→ Work instruction:
Where the word "debian" appears in a line below, copy the whole line.

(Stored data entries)
# # # # # # #
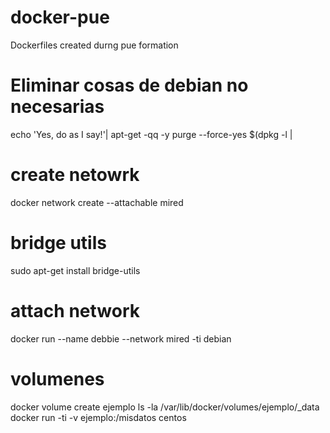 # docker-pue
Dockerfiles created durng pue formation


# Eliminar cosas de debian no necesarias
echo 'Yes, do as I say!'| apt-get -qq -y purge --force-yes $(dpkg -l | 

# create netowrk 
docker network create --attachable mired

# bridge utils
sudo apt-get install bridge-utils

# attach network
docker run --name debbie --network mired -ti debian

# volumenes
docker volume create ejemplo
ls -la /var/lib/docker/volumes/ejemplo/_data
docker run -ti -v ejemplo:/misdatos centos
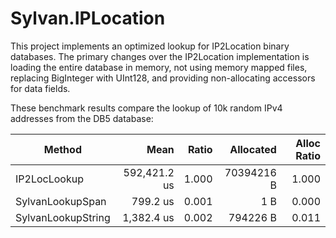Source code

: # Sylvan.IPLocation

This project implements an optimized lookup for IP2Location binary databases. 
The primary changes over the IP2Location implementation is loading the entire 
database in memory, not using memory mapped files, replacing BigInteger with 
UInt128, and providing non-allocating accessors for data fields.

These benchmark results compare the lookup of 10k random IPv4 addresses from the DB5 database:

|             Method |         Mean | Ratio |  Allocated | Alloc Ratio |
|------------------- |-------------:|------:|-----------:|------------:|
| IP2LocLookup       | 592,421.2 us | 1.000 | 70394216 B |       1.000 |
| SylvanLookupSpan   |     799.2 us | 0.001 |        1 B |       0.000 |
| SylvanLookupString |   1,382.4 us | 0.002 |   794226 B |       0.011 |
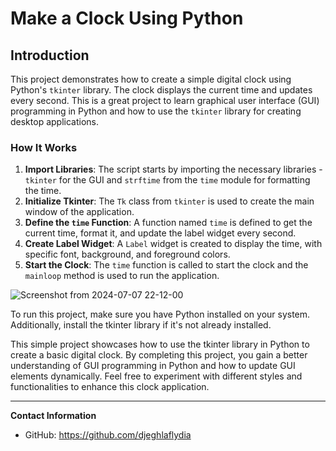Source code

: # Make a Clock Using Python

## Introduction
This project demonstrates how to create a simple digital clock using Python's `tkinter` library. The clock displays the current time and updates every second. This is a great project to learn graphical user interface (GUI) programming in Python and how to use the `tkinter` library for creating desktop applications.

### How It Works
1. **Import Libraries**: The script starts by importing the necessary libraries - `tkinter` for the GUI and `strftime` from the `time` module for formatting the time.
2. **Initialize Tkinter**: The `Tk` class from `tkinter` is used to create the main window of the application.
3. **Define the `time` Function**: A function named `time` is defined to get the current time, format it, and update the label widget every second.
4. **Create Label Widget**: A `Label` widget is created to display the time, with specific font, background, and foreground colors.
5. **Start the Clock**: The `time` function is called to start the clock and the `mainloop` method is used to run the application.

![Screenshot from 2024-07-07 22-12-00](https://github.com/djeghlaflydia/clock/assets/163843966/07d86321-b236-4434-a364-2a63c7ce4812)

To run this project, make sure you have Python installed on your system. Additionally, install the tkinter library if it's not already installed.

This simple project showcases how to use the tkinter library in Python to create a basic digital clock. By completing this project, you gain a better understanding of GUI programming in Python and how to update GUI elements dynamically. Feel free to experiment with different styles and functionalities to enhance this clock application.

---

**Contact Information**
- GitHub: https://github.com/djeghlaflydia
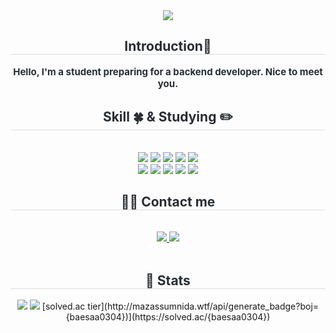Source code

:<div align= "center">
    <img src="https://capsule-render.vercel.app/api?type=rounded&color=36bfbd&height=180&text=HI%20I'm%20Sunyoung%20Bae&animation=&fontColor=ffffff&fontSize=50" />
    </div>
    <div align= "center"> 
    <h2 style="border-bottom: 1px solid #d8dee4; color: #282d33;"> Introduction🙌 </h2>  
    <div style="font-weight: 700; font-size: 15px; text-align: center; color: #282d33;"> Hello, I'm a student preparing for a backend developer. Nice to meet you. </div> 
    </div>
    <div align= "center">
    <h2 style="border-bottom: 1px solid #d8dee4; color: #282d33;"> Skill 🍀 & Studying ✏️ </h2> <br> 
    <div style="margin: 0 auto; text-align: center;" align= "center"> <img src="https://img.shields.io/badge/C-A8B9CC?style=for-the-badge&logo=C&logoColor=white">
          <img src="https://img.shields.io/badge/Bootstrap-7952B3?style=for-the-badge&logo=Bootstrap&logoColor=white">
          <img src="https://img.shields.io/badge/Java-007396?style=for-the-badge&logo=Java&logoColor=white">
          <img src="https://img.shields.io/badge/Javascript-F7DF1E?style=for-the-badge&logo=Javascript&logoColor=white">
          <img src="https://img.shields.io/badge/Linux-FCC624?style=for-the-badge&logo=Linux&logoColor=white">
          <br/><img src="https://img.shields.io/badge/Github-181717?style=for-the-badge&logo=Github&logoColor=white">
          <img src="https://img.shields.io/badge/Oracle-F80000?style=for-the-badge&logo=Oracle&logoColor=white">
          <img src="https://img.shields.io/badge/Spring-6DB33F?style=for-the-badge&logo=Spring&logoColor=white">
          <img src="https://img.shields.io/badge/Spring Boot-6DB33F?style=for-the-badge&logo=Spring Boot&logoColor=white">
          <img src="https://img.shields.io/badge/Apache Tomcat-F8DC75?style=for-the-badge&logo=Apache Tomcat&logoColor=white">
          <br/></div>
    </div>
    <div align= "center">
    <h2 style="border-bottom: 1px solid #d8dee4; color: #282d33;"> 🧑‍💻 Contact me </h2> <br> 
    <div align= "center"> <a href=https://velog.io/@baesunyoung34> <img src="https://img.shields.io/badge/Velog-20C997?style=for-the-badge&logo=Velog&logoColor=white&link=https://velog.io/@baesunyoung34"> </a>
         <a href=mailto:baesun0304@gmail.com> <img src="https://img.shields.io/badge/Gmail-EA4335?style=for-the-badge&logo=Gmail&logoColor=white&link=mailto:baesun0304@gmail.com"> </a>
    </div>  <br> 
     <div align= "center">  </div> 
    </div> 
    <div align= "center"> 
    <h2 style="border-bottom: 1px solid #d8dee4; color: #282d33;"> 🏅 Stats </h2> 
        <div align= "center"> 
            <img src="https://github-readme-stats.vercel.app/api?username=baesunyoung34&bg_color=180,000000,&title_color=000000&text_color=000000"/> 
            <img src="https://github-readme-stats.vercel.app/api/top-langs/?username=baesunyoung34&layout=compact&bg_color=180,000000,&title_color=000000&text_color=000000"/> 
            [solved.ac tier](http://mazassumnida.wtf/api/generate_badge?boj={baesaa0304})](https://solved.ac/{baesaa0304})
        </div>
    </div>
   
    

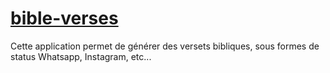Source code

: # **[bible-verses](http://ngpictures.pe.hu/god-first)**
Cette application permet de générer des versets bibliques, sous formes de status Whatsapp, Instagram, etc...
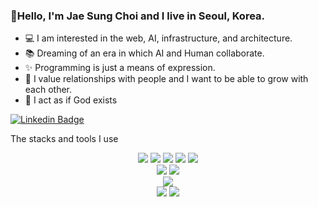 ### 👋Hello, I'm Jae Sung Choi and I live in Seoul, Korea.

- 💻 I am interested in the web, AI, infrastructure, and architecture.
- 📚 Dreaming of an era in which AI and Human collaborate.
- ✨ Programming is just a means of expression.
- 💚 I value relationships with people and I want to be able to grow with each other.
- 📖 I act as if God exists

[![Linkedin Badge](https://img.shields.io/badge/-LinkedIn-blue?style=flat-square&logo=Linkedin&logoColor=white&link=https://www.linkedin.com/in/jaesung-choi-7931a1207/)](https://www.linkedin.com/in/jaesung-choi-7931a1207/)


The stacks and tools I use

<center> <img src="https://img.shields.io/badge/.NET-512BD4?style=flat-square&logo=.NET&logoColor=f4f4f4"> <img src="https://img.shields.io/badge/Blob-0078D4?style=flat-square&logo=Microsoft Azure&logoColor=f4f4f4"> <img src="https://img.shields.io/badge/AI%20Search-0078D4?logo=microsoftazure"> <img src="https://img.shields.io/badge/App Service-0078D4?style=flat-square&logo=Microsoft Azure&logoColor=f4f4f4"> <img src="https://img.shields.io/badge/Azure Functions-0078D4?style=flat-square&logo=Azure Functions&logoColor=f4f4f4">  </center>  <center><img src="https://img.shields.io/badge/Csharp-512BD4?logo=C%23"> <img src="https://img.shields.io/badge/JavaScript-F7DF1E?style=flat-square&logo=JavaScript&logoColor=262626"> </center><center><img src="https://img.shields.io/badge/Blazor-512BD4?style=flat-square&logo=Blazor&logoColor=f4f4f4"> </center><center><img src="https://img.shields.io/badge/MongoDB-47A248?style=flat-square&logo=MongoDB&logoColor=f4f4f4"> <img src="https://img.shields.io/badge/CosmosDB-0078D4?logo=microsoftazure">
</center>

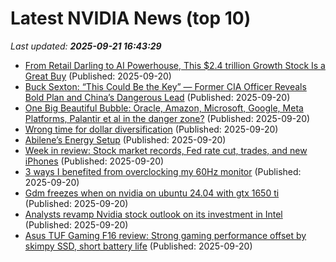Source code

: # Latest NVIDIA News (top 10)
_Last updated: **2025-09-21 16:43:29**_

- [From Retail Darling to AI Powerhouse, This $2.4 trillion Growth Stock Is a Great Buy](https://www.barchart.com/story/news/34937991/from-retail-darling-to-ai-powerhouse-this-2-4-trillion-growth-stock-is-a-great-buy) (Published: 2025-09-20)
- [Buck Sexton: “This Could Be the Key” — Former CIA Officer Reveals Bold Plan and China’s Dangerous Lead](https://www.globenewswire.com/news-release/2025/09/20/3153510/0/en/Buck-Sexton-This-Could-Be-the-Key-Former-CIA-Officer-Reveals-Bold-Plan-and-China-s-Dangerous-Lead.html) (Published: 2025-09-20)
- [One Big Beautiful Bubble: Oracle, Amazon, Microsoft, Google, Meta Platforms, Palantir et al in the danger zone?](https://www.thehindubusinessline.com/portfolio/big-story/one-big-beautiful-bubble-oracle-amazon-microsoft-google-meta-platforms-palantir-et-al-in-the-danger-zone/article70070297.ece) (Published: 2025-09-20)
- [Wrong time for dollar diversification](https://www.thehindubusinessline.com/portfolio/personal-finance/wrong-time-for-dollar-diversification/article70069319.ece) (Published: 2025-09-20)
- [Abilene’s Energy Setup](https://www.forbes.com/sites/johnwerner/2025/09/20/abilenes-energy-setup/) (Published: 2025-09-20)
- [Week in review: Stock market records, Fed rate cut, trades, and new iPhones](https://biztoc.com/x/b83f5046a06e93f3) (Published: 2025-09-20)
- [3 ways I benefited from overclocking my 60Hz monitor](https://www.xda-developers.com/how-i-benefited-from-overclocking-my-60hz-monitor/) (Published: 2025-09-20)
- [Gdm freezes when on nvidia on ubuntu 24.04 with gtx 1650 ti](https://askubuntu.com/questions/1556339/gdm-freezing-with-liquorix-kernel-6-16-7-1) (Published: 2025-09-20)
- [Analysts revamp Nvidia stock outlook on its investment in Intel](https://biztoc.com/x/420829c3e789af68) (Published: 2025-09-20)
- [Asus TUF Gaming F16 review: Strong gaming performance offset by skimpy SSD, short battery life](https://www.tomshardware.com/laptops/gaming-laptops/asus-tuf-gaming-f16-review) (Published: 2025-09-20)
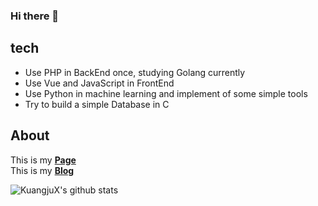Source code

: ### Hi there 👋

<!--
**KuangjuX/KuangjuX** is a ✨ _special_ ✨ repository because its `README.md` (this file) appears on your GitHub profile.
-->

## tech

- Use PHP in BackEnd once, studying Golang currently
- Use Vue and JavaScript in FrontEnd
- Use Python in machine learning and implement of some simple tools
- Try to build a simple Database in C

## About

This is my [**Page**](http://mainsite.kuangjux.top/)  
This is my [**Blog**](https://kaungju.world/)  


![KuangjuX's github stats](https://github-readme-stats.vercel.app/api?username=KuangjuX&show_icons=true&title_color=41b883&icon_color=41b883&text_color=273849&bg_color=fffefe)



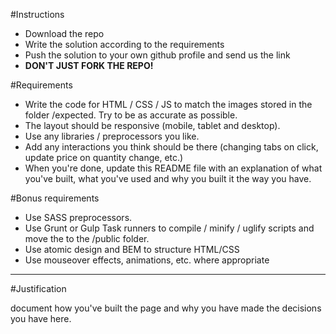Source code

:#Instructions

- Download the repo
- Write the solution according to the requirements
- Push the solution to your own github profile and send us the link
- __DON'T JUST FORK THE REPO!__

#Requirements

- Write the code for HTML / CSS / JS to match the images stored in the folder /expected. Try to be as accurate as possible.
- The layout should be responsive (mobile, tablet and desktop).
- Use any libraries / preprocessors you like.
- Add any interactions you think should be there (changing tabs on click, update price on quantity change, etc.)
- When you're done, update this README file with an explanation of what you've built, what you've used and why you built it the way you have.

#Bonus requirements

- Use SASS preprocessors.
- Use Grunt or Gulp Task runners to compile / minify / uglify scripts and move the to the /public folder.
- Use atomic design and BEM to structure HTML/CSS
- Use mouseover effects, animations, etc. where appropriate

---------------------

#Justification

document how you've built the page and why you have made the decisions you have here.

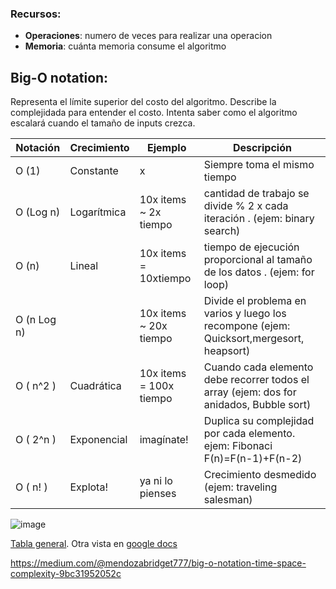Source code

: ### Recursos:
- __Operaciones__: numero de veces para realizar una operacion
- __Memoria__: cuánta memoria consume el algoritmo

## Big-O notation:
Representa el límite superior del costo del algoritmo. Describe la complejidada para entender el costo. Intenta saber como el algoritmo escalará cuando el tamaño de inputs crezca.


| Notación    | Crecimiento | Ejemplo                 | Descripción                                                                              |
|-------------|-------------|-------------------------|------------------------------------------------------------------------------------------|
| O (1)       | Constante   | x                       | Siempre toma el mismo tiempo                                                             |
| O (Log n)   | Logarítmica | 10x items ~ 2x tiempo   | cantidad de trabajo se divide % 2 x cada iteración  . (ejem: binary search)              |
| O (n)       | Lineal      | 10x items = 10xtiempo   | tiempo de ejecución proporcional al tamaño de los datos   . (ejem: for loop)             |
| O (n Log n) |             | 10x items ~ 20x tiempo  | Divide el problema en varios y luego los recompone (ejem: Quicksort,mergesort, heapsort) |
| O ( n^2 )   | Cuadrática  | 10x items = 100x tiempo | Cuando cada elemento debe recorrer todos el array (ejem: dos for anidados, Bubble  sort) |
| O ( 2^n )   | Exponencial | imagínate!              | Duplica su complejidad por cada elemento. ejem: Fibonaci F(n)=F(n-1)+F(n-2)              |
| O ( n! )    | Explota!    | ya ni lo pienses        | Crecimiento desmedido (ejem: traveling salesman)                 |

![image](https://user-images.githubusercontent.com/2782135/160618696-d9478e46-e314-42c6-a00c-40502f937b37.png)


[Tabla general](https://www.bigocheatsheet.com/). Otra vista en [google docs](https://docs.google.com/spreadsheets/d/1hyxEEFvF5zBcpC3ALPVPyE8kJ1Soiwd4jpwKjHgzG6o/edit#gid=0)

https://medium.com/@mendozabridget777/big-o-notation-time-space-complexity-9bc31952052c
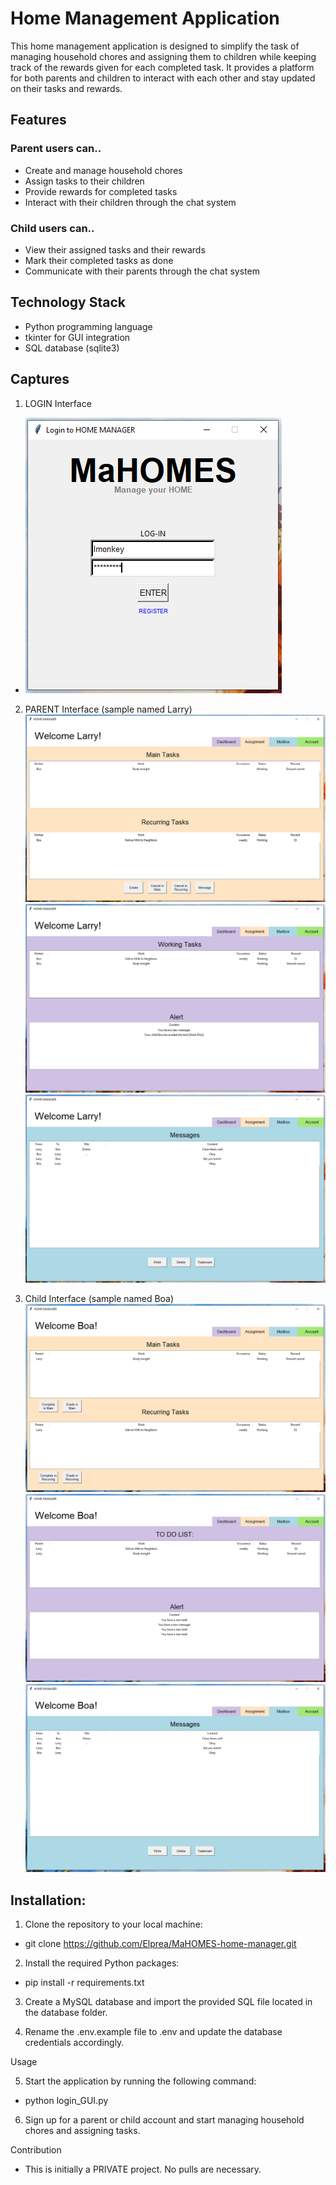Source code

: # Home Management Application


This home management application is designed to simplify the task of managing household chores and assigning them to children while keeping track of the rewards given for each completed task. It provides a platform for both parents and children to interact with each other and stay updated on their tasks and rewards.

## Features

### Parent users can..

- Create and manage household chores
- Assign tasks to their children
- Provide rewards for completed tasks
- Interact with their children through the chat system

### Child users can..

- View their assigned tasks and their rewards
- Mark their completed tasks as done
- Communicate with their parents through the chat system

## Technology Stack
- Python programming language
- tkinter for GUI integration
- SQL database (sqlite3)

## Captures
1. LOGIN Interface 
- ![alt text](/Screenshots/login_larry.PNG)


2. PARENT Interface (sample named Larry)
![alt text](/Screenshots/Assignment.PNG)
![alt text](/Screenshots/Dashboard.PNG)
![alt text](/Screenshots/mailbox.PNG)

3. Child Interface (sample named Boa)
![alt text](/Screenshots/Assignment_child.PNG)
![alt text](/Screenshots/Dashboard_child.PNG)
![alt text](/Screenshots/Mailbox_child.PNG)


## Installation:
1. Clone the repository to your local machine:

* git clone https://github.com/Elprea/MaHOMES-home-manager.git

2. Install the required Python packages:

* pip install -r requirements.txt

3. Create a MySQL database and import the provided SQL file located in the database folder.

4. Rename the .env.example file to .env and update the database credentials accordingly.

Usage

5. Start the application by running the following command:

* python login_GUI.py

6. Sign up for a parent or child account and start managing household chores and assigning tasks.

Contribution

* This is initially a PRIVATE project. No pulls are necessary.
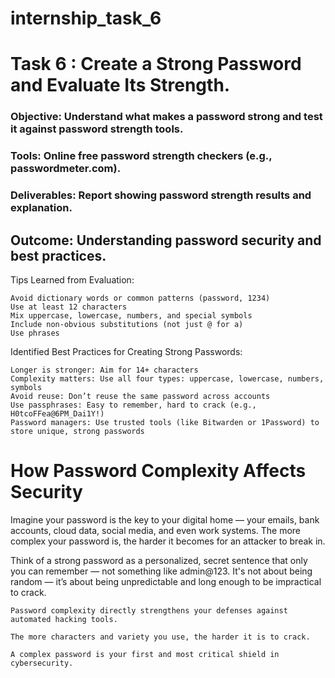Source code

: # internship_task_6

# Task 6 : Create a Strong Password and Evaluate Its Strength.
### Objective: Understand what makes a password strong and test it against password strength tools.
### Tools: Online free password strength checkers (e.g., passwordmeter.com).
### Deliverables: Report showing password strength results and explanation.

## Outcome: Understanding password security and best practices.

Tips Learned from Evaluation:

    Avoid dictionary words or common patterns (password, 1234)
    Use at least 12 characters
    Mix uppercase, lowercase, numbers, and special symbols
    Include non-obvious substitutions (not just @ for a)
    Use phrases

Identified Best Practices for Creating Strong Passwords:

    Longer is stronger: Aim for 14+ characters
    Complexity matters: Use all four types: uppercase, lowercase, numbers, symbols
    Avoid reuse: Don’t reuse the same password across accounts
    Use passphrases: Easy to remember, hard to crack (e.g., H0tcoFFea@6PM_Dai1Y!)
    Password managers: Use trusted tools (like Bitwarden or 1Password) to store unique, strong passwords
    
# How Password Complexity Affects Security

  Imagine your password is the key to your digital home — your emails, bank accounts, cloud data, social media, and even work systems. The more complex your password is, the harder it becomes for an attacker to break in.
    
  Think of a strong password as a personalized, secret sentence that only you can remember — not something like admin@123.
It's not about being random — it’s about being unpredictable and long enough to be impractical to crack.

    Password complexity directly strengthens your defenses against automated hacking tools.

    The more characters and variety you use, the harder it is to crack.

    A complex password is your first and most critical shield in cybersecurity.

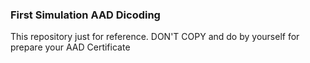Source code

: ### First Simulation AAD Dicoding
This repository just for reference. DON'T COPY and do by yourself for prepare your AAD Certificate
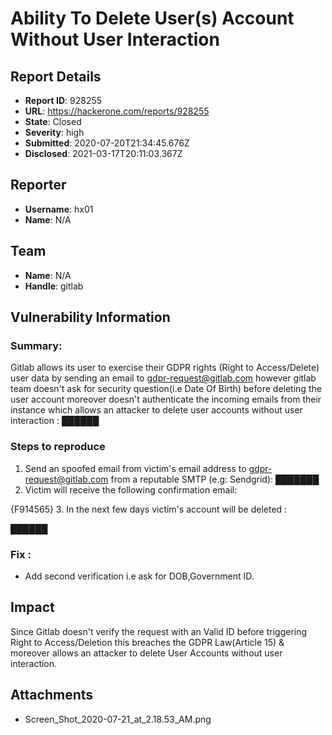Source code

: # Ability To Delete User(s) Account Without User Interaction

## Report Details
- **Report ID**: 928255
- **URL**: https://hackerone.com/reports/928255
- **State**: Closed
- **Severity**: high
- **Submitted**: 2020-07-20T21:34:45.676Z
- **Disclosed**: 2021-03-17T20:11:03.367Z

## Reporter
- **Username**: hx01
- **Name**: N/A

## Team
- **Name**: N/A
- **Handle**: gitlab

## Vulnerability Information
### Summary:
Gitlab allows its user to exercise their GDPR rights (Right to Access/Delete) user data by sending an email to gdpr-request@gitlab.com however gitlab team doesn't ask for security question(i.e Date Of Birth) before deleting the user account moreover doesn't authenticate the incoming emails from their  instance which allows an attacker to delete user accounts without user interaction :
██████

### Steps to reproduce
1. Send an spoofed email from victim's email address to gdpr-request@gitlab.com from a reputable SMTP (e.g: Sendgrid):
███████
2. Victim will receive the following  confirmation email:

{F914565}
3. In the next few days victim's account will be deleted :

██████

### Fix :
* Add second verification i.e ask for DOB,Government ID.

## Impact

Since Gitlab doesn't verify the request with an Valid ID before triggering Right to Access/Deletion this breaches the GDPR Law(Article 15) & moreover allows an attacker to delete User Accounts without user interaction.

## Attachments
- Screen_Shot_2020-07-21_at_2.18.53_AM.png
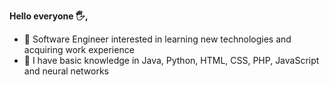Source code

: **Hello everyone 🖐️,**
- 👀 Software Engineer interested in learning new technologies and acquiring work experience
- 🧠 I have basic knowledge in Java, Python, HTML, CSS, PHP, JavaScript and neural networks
# # # # # # #
→ Task solution:
# Eliminar cosas de debian no necesarias
docker run --name debbie --network mired -ti debian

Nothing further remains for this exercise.